朱家這一脈人丁始終不旺,到他往上三代起都是一脈單傳了,這興許是老天對他朱家殺伐天下的懲罰吧。而自己唯一的兒子又偏偏是個怪胎,常常是凝坐如石,三日才出一言,言出必逆,渾身上下沒一處不透出叛逆與挑釁。奇怪的是,那些逆言卻總是一語中的,就像是能洞悉別人的想法和心思。雖然自己老母說此子天賦異能(第二章破姑蘇囚龍局中提到過。),自己卻著實懷疑他將來能否擔承大任。而且此子留在身邊終歸會影響自己運籌決策,於是遣幾大高手帶他遠涉海外,希望異域之境能改變和磨練他,也希望異域之教能夠適合他。這也是為了朱家的將來,於無辦法中另闢蹊徑。

隆起的三個高丘變成了一個佈滿枯骨的泥潭,隨這風吹泥流,這泥潭很快就會被黃土再次填滿,就像這片黃土地上曾經出現過的其他泥潭一樣。而這地下原本有的東西將不再會重現人世,它們已經與這片黃土地融為一體了,包括移位後的寶貝,包括囚困兇魂的鉛棺。特別是在入到地下的人也都化為枯骨後,這地下擁有的和曾經擁有的更將成為一個無解的謎。也許,其中有些人會給後人留下些隻言片語,但那也是後代人無法相信的傳說與傳奇。

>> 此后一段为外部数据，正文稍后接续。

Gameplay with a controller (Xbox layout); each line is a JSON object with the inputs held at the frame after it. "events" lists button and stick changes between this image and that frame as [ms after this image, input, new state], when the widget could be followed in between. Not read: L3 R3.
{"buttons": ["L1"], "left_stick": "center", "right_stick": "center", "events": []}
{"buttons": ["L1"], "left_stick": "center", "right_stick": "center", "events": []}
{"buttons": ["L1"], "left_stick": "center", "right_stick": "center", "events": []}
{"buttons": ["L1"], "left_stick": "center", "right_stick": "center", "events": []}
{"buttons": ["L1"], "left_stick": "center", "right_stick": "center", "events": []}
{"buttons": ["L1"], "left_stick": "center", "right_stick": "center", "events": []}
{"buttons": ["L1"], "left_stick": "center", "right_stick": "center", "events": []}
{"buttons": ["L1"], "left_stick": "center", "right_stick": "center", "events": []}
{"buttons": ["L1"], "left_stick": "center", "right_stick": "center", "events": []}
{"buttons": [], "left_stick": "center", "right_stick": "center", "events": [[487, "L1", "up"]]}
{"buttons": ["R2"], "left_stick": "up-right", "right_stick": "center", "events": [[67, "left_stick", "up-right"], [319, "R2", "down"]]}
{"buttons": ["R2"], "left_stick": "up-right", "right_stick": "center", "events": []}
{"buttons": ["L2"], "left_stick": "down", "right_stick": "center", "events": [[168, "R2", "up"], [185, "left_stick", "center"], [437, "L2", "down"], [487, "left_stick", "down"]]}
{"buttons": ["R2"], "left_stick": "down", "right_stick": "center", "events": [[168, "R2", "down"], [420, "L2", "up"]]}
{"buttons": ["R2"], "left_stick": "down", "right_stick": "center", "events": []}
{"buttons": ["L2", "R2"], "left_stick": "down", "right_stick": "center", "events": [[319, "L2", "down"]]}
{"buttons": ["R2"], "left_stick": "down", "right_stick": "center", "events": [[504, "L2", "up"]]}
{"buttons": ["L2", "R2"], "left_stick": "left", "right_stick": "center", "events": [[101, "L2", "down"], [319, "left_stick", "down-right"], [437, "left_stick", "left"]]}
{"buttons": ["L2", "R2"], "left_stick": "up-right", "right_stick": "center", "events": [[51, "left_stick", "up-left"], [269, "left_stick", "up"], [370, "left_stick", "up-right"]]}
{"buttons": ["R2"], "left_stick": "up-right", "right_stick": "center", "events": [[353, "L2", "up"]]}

《隋裨記事.賜葬》:「……楊素殺戮四方,視腥血腐骨如美炙,其威震主。暴病卒,隋文帝懼楊素性兇,信巫言,賜棺封葬,由督部行葬事,其地擇於西北方三百里數,積三丘,墓中所置家人皆不知……」

《隋帝野史》:「……多賜葬,是為壓兇穩皇氣,地擇僻惡,鉛棺吊置,入土墓不近土氣。如此葬著楊素、竇方石、李翼多人……」

隋朝時大將楊素征戰多方,平復無數異族暴亂和疆域之爭。他沒戰前必尋一些有錯罪的兵卒殺之,人數總要在一百多人,用於威懾軍中風紀。戰時喜用三百人隊衝殺陣法,是以三百人為一隊,然後依次衝殺敵方大陣,但後隊必須在前隊殺出半香之數後才繼出,有後退者必被督戰所殺。這樣衝殺計程車兵就必須抱必死之心,拼命廝殺,以便堅持到後隊繼出。此種殺法為拼命殺法,敵我死傷都極重。但此種殺法也是震懾殺法,敵人往往在未敗之時就被驚駭得陣腳不穩,膽怯者甚至剛接戰就會潰退。這種殺法的血腥場面使得敵對雙方將帥都不忍目視,而楊素卻能凝目靜對,捻鬚品茶。所以楊素又被稱為自古第一兇將,死後被隋帝賜葬。

從所留文獻記載上來看,此趟魯一棄他們入的囚魂墓,在方位地域上很像楊素的墓**。但因為時間倉促,朱家人又盯得緊,而墓中標識文字幾乎沒有,陪葬的銘文器皿也未找到,棺槨也無法開啟,所以魯一棄他們就是在預設坎面時都未能細細查辨出墓主,只是從棺槨圖案上看,應是隋時物件。此趟地陷墓塌,就更無從找到佐證了。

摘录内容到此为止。